**** Data excerpts ****

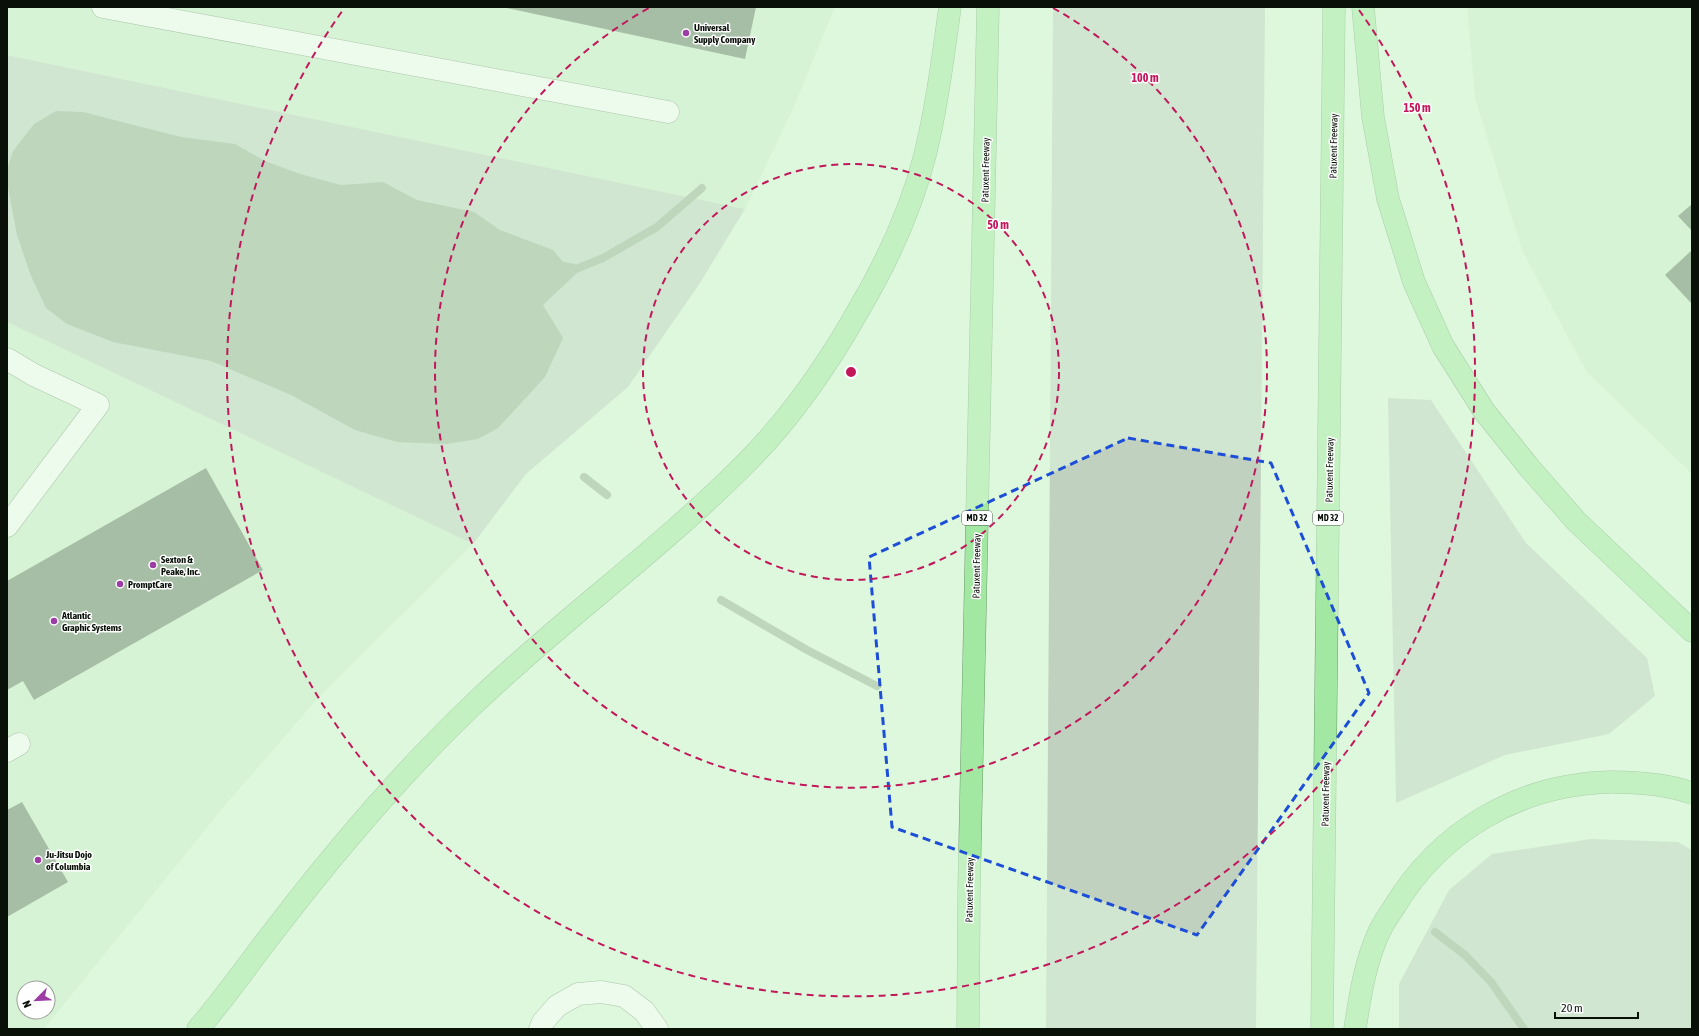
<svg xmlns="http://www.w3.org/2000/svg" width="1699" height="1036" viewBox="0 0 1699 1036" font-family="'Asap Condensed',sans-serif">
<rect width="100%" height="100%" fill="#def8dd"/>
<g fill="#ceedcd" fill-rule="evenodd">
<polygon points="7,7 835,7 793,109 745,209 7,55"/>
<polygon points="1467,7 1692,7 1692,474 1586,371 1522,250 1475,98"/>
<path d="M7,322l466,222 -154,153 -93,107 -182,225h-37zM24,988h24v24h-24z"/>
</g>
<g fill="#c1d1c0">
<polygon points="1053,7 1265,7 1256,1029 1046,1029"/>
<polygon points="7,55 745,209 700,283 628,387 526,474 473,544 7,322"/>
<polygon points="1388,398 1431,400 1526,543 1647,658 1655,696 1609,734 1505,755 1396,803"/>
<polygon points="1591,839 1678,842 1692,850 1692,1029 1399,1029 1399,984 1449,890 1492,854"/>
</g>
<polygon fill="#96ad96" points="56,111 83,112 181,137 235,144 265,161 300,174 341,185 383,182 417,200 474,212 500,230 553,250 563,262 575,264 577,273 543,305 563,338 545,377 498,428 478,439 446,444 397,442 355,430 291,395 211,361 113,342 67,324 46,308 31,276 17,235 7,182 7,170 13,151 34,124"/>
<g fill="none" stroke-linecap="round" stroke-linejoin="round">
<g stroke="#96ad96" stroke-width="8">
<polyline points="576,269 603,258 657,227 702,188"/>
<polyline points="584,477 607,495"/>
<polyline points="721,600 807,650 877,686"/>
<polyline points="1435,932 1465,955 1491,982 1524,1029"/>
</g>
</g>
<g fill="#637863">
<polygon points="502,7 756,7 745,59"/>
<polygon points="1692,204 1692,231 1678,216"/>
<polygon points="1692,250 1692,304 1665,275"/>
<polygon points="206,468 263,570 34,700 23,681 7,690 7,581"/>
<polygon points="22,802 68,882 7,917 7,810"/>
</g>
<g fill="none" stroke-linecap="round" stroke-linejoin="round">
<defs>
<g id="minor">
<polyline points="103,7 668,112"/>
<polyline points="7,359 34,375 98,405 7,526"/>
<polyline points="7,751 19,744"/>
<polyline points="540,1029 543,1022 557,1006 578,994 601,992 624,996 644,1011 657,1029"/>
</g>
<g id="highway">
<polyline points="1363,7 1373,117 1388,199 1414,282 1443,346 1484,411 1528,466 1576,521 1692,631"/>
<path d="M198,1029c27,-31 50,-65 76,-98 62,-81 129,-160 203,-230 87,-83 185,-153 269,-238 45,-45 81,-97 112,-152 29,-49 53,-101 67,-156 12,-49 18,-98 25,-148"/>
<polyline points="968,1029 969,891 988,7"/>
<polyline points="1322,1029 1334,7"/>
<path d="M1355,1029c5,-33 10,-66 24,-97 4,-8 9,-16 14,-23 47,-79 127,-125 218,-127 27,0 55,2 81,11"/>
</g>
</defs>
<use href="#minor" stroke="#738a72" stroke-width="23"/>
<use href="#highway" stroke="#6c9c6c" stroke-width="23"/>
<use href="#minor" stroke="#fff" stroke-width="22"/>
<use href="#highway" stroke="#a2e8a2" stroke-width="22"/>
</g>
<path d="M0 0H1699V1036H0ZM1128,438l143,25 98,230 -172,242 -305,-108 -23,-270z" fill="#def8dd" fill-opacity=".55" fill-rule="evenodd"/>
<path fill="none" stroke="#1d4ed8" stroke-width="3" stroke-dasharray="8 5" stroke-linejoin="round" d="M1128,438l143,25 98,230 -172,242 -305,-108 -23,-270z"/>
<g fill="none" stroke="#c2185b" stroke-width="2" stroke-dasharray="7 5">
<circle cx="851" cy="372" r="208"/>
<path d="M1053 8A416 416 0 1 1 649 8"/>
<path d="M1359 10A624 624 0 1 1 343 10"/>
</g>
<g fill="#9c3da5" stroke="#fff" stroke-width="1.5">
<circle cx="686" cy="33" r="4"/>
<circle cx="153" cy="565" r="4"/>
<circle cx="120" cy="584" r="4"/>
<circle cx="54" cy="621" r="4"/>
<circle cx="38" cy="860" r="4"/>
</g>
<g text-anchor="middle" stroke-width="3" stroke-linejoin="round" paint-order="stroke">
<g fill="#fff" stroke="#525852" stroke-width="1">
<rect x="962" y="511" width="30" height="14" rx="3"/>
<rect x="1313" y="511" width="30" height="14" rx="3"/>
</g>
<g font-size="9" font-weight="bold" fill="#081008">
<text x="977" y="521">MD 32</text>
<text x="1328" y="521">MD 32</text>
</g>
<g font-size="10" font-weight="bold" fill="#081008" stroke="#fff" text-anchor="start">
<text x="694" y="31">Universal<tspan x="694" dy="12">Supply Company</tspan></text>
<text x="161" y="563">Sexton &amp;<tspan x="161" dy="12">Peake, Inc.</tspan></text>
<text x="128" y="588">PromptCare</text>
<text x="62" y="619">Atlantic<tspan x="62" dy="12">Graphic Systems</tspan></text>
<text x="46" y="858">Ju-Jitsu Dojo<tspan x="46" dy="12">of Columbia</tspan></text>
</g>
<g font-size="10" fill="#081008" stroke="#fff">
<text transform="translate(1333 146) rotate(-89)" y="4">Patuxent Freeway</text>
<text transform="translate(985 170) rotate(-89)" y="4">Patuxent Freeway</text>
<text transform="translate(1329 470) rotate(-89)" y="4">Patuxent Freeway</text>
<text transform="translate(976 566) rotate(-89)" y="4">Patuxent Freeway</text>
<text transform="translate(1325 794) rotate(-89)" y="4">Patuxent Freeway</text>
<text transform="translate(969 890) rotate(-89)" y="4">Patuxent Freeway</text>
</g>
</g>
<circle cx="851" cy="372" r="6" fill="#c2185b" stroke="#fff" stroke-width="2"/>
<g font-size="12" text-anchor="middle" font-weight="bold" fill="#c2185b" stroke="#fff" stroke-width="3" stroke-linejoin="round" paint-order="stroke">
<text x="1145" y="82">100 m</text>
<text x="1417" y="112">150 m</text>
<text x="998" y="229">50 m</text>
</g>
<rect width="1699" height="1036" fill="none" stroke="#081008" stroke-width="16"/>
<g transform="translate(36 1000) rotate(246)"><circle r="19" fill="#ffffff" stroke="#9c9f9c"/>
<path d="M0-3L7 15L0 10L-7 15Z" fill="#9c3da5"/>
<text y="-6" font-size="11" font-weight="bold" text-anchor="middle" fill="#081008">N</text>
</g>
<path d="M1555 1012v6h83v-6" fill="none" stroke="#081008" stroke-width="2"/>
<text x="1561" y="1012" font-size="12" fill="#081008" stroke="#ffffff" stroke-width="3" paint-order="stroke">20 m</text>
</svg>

****

# Exercise requirements
Before you return the listing exactly, strip out its pictures.

# Result of this task
<svg xmlns="http://www.w3.org/2000/svg" width="1699" height="1036" viewBox="0 0 1699 1036" font-family="'Asap Condensed',sans-serif">
<rect width="100%" height="100%" fill="#def8dd"/>
<g fill="#ceedcd" fill-rule="evenodd">
<polygon points="7,7 835,7 793,109 745,209 7,55"/>
<polygon points="1467,7 1692,7 1692,474 1586,371 1522,250 1475,98"/>
<path d="M7,322l466,222 -154,153 -93,107 -182,225h-37zM24,988h24v24h-24z"/>
</g>
<g fill="#c1d1c0">
<polygon points="1053,7 1265,7 1256,1029 1046,1029"/>
<polygon points="7,55 745,209 700,283 628,387 526,474 473,544 7,322"/>
<polygon points="1388,398 1431,400 1526,543 1647,658 1655,696 1609,734 1505,755 1396,803"/>
<polygon points="1591,839 1678,842 1692,850 1692,1029 1399,1029 1399,984 1449,890 1492,854"/>
</g>
<polygon fill="#96ad96" points="56,111 83,112 181,137 235,144 265,161 300,174 341,185 383,182 417,200 474,212 500,230 553,250 563,262 575,264 577,273 543,305 563,338 545,377 498,428 478,439 446,444 397,442 355,430 291,395 211,361 113,342 67,324 46,308 31,276 17,235 7,182 7,170 13,151 34,124"/>
<g fill="none" stroke-linecap="round" stroke-linejoin="round">
<g stroke="#96ad96" stroke-width="8">
<polyline points="576,269 603,258 657,227 702,188"/>
<polyline points="584,477 607,495"/>
<polyline points="721,600 807,650 877,686"/>
<polyline points="1435,932 1465,955 1491,982 1524,1029"/>
</g>
</g>
<g fill="#637863">
<polygon points="502,7 756,7 745,59"/>
<polygon points="1692,204 1692,231 1678,216"/>
<polygon points="1692,250 1692,304 1665,275"/>
<polygon points="206,468 263,570 34,700 23,681 7,690 7,581"/>
<polygon points="22,802 68,882 7,917 7,810"/>
</g>
<g fill="none" stroke-linecap="round" stroke-linejoin="round">
<defs>
<g id="minor">
<polyline points="103,7 668,112"/>
<polyline points="7,359 34,375 98,405 7,526"/>
<polyline points="7,751 19,744"/>
<polyline points="540,1029 543,1022 557,1006 578,994 601,992 624,996 644,1011 657,1029"/>
</g>
<g id="highway">
<polyline points="1363,7 1373,117 1388,199 1414,282 1443,346 1484,411 1528,466 1576,521 1692,631"/>
<path d="M198,1029c27,-31 50,-65 76,-98 62,-81 129,-160 203,-230 87,-83 185,-153 269,-238 45,-45 81,-97 112,-152 29,-49 53,-101 67,-156 12,-49 18,-98 25,-148"/>
<polyline points="968,1029 969,891 988,7"/>
<polyline points="1322,1029 1334,7"/>
<path d="M1355,1029c5,-33 10,-66 24,-97 4,-8 9,-16 14,-23 47,-79 127,-125 218,-127 27,0 55,2 81,11"/>
</g>
</defs>
<use href="#minor" stroke="#738a72" stroke-width="23"/>
<use href="#highway" stroke="#6c9c6c" stroke-width="23"/>
<use href="#minor" stroke="#fff" stroke-width="22"/>
<use href="#highway" stroke="#a2e8a2" stroke-width="22"/>
</g>
<path d="M0 0H1699V1036H0ZM1128,438l143,25 98,230 -172,242 -305,-108 -23,-270z" fill="#def8dd" fill-opacity=".55" fill-rule="evenodd"/>
<path fill="none" stroke="#1d4ed8" stroke-width="3" stroke-dasharray="8 5" stroke-linejoin="round" d="M1128,438l143,25 98,230 -172,242 -305,-108 -23,-270z"/>
<g fill="none" stroke="#c2185b" stroke-width="2" stroke-dasharray="7 5">
<circle cx="851" cy="372" r="208"/>
<path d="M1053 8A416 416 0 1 1 649 8"/>
<path d="M1359 10A624 624 0 1 1 343 10"/>
</g>
<g fill="#9c3da5" stroke="#fff" stroke-width="1.5">
<circle cx="686" cy="33" r="4"/>
<circle cx="153" cy="565" r="4"/>
<circle cx="120" cy="584" r="4"/>
<circle cx="54" cy="621" r="4"/>
<circle cx="38" cy="860" r="4"/>
</g>
<g text-anchor="middle" stroke-width="3" stroke-linejoin="round" paint-order="stroke">
<g fill="#fff" stroke="#525852" stroke-width="1">
<rect x="962" y="511" width="30" height="14" rx="3"/>
<rect x="1313" y="511" width="30" height="14" rx="3"/>
</g>
<g font-size="9" font-weight="bold" fill="#081008">
<text x="977" y="521">MD 32</text>
<text x="1328" y="521">MD 32</text>
</g>
<g font-size="10" font-weight="bold" fill="#081008" stroke="#fff" text-anchor="start">
<text x="694" y="31">Universal<tspan x="694" dy="12">Supply Company</tspan></text>
<text x="161" y="563">Sexton &amp;<tspan x="161" dy="12">Peake, Inc.</tspan></text>
<text x="128" y="588">PromptCare</text>
<text x="62" y="619">Atlantic<tspan x="62" dy="12">Graphic Systems</tspan></text>
<text x="46" y="858">Ju-Jitsu Dojo<tspan x="46" dy="12">of Columbia</tspan></text>
</g>
<g font-size="10" fill="#081008" stroke="#fff">
<text transform="translate(1333 146) rotate(-89)" y="4">Patuxent Freeway</text>
<text transform="translate(985 170) rotate(-89)" y="4">Patuxent Freeway</text>
<text transform="translate(1329 470) rotate(-89)" y="4">Patuxent Freeway</text>
<text transform="translate(976 566) rotate(-89)" y="4">Patuxent Freeway</text>
<text transform="translate(1325 794) rotate(-89)" y="4">Patuxent Freeway</text>
<text transform="translate(969 890) rotate(-89)" y="4">Patuxent Freeway</text>
</g>
</g>
<circle cx="851" cy="372" r="6" fill="#c2185b" stroke="#fff" stroke-width="2"/>
<g font-size="12" text-anchor="middle" font-weight="bold" fill="#c2185b" stroke="#fff" stroke-width="3" stroke-linejoin="round" paint-order="stroke">
<text x="1145" y="82">100 m</text>
<text x="1417" y="112">150 m</text>
<text x="998" y="229">50 m</text>
</g>
<rect width="1699" height="1036" fill="none" stroke="#081008" stroke-width="16"/>
<g transform="translate(36 1000) rotate(246)"><circle r="19" fill="#ffffff" stroke="#9c9f9c"/>
<path d="M0-3L7 15L0 10L-7 15Z" fill="#9c3da5"/>
<text y="-6" font-size="11" font-weight="bold" text-anchor="middle" fill="#081008">N</text>
</g>
<path d="M1555 1012v6h83v-6" fill="none" stroke="#081008" stroke-width="2"/>
<text x="1561" y="1012" font-size="12" fill="#081008" stroke="#ffffff" stroke-width="3" paint-order="stroke">20 m</text>
</svg>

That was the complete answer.